Assigned task.
The answer must be every line of the data that holds the word "College".

··· Dataset entries

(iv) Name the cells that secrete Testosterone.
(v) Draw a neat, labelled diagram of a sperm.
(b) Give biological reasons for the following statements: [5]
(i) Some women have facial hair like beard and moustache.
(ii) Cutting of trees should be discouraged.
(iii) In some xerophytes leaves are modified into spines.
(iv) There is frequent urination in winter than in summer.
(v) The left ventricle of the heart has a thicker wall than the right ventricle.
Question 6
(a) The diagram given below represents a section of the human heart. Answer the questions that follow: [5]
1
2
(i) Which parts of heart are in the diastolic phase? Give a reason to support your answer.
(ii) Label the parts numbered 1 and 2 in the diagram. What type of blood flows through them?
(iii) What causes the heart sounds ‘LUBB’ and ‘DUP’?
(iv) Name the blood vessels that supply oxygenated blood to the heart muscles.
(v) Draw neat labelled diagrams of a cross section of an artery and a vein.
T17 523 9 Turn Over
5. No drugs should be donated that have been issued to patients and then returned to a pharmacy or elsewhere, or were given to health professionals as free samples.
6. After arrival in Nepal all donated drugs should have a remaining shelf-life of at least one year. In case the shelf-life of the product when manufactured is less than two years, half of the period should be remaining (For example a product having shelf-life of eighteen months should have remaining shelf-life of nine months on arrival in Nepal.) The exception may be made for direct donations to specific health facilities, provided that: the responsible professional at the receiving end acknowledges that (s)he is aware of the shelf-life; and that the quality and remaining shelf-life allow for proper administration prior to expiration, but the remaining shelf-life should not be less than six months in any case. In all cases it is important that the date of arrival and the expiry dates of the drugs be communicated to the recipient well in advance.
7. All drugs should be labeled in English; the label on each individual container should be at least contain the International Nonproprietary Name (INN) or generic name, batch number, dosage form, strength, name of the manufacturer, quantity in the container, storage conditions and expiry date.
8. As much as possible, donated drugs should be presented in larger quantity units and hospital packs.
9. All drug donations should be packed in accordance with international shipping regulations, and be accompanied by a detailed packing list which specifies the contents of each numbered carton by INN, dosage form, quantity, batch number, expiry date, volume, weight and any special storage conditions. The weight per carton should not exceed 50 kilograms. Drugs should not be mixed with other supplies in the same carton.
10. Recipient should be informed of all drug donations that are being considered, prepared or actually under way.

······
··· Dataset entries

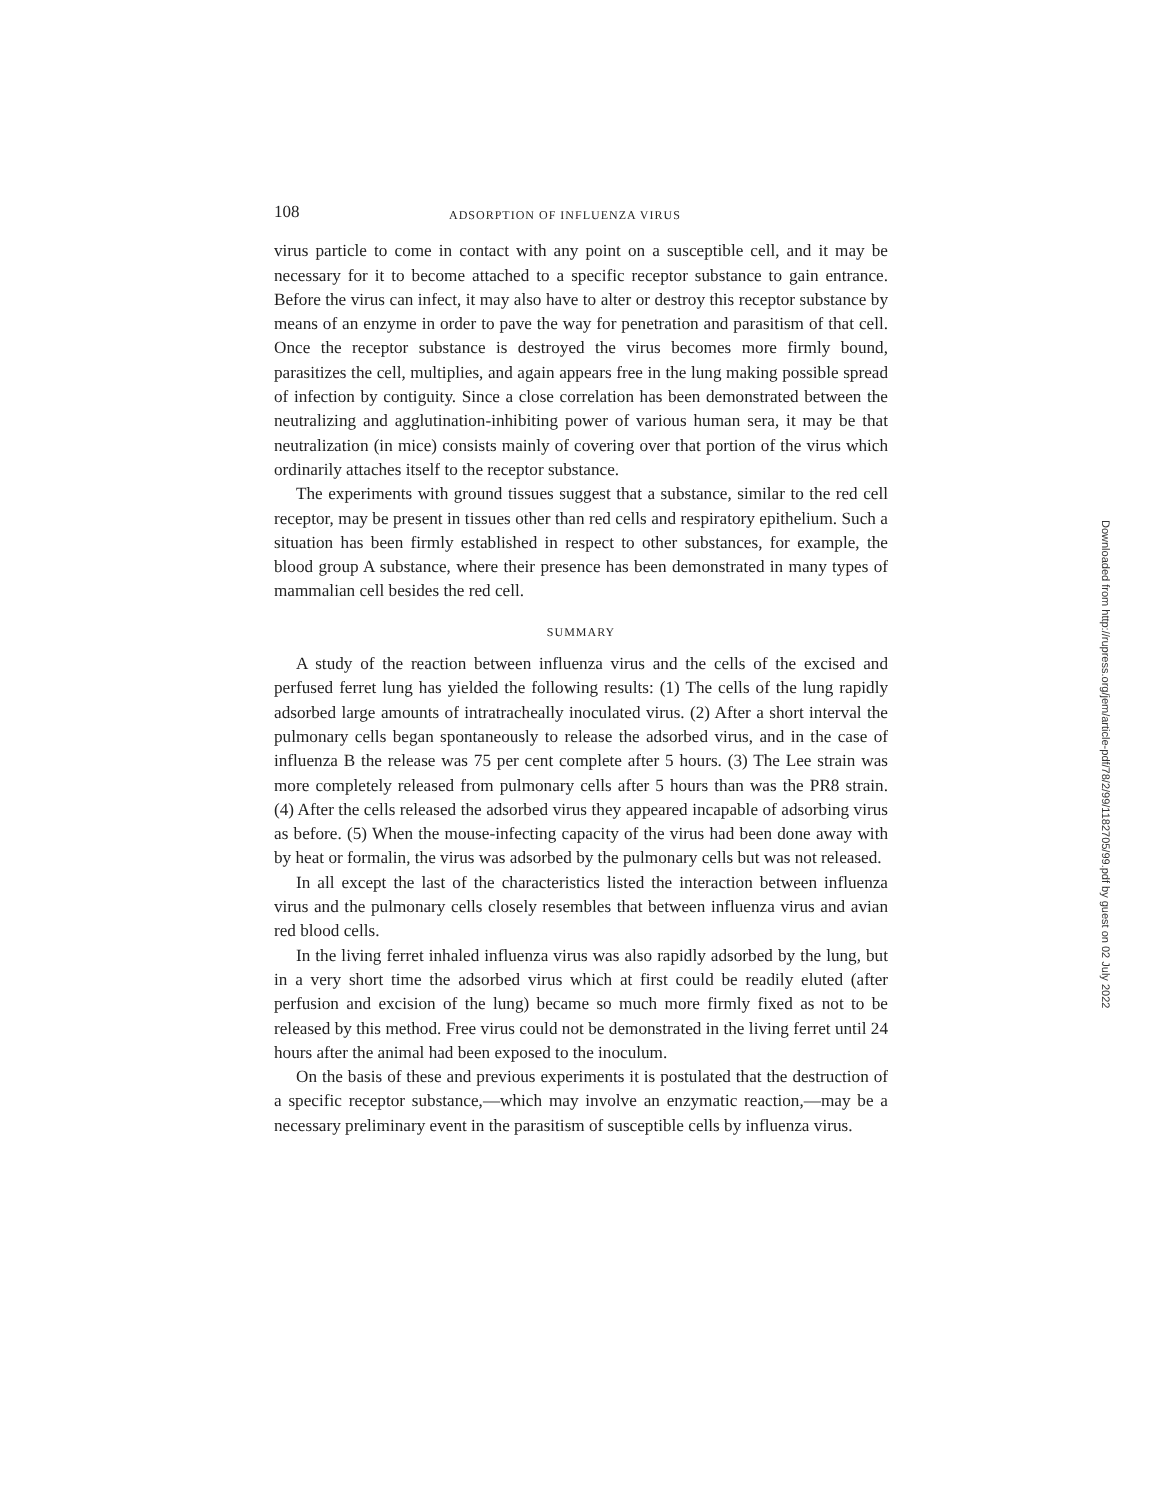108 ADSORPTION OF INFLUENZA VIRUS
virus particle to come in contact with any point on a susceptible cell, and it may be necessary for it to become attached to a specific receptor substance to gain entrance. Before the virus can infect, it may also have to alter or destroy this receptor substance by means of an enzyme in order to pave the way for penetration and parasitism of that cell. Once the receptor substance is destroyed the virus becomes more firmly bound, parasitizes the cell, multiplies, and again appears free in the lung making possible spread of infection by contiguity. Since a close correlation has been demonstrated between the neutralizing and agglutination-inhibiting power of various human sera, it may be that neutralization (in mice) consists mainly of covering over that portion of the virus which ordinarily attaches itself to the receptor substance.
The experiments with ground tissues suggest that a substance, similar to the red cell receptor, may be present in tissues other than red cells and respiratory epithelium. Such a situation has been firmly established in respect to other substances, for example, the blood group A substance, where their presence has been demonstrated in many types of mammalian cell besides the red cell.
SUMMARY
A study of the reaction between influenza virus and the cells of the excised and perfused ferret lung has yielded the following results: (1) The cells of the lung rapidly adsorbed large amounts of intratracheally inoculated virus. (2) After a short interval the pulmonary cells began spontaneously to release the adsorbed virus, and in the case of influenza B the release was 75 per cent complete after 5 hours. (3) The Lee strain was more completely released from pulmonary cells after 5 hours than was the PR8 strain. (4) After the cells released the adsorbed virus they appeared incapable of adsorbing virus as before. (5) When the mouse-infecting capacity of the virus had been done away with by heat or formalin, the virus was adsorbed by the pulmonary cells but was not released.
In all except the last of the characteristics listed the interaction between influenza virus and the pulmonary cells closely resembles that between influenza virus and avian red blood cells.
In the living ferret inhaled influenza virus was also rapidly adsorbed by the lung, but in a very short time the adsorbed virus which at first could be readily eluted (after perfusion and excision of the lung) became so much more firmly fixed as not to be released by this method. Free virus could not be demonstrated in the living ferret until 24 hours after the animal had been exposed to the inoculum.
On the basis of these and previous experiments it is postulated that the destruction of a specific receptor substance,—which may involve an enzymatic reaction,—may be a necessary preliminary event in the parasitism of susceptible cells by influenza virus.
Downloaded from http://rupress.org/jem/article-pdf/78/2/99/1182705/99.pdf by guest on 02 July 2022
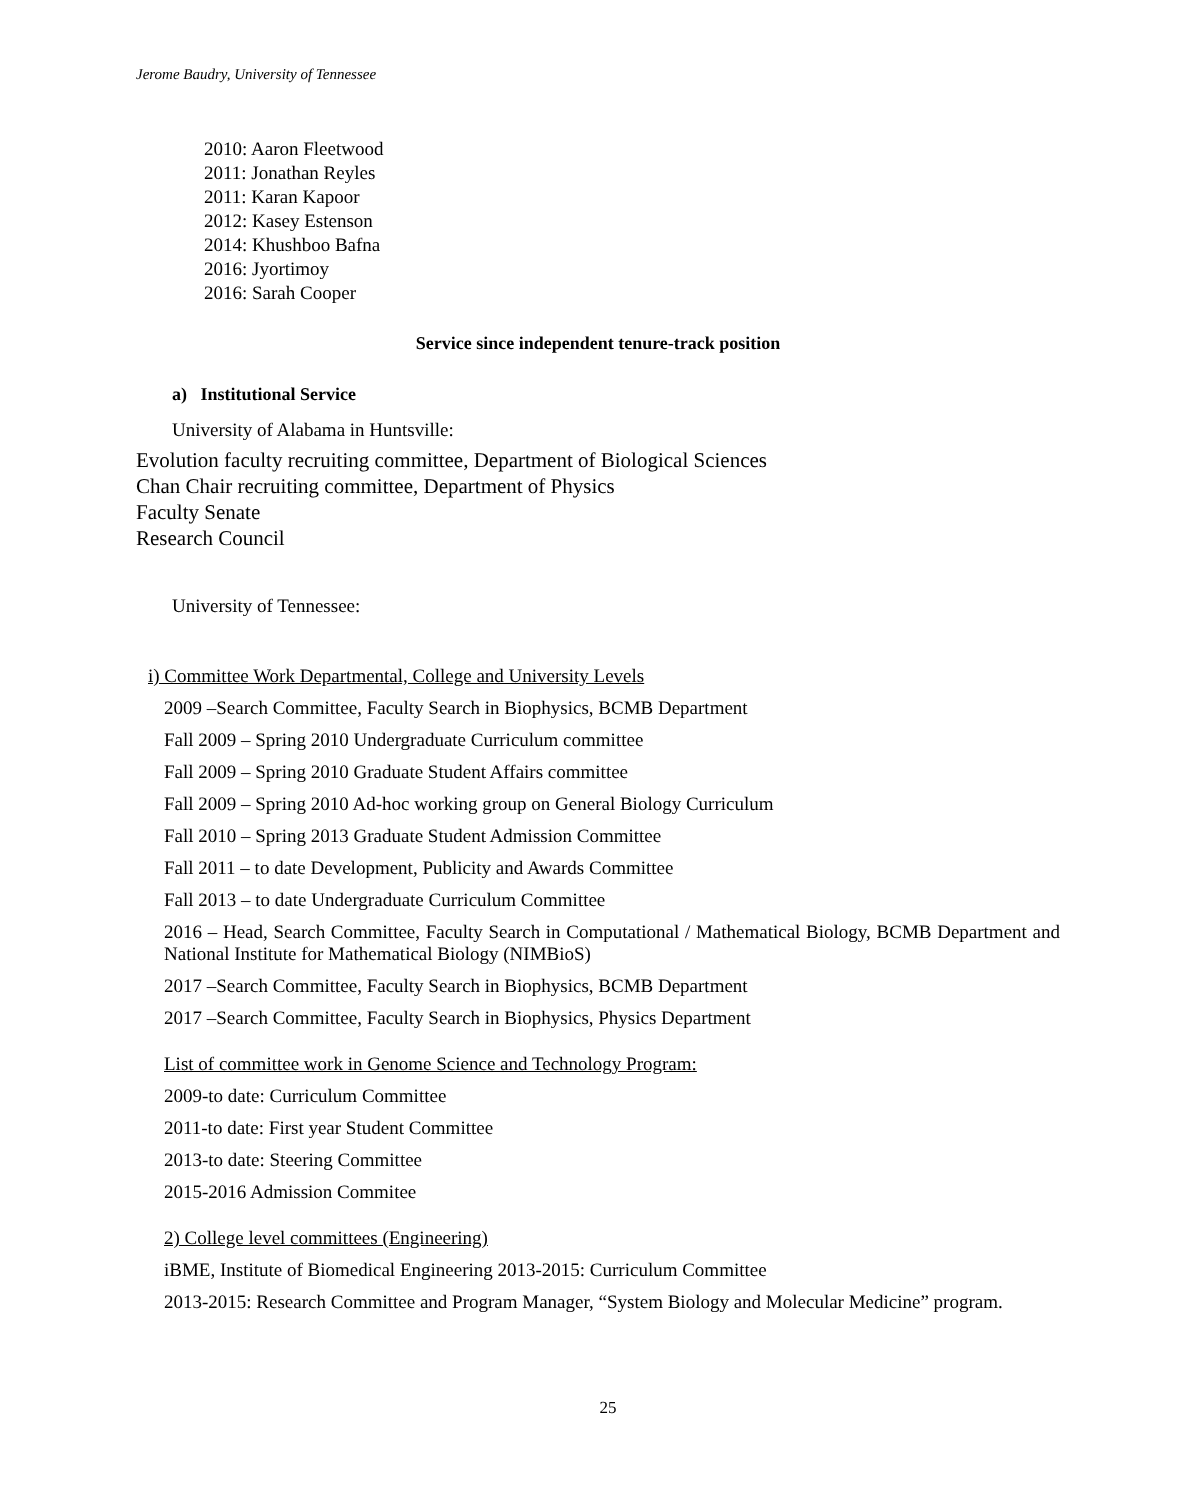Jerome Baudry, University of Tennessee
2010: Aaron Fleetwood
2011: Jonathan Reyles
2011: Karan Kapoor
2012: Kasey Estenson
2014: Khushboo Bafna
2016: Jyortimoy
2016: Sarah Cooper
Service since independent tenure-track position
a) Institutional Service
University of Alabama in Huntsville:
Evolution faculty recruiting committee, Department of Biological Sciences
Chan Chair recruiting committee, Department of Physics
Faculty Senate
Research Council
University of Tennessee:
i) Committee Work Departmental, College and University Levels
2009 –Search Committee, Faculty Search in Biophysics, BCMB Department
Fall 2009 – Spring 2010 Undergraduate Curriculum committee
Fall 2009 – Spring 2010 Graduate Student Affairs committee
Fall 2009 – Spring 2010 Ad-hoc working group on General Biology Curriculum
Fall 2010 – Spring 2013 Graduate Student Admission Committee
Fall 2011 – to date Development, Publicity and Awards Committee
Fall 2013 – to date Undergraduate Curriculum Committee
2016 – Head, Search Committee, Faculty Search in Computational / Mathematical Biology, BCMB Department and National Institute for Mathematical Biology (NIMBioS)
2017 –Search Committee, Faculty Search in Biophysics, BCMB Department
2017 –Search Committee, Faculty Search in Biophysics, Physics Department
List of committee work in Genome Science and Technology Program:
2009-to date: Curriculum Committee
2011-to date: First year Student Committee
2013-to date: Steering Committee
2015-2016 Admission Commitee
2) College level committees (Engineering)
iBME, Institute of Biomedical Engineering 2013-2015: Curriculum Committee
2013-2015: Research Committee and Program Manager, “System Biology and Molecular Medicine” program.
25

······

Answer to the problem.
i) Committee Work Departmental, College and University Levels
2) College level committees (Engineering)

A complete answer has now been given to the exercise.